Data to process:
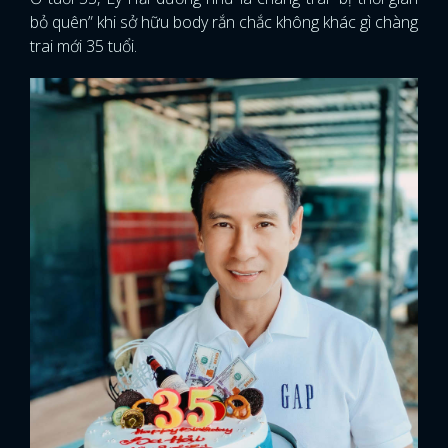
bỏ quên” khi sở hữu body rắn chắc không khác gì chàng
trai mới 35 tuổi.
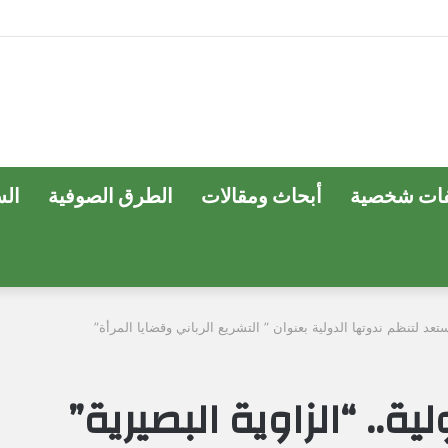
ات شخصية
أبحاث ومقالات
الطرق الصوفية
ال
عد لتنظم ندوتها الدولية بعنوان ” التشريع الرباني وقضايا المرأة”
.. “الزاوية البصيرية”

What you should do:
The pictures should not be reproduced; quote all of the other material exactly.

Solved exercise:
bỏ quên” khi sở hữu body rắn chắc không khác gì chàng
trai mới 35 tuổi.
ات شخصية
أبحاث ومقالات
الطرق الصوفية
ال
عد لتنظم ندوتها الدولية بعنوان ” التشريع الرباني وقضايا المرأة”
.. “الزاوية البصيرية”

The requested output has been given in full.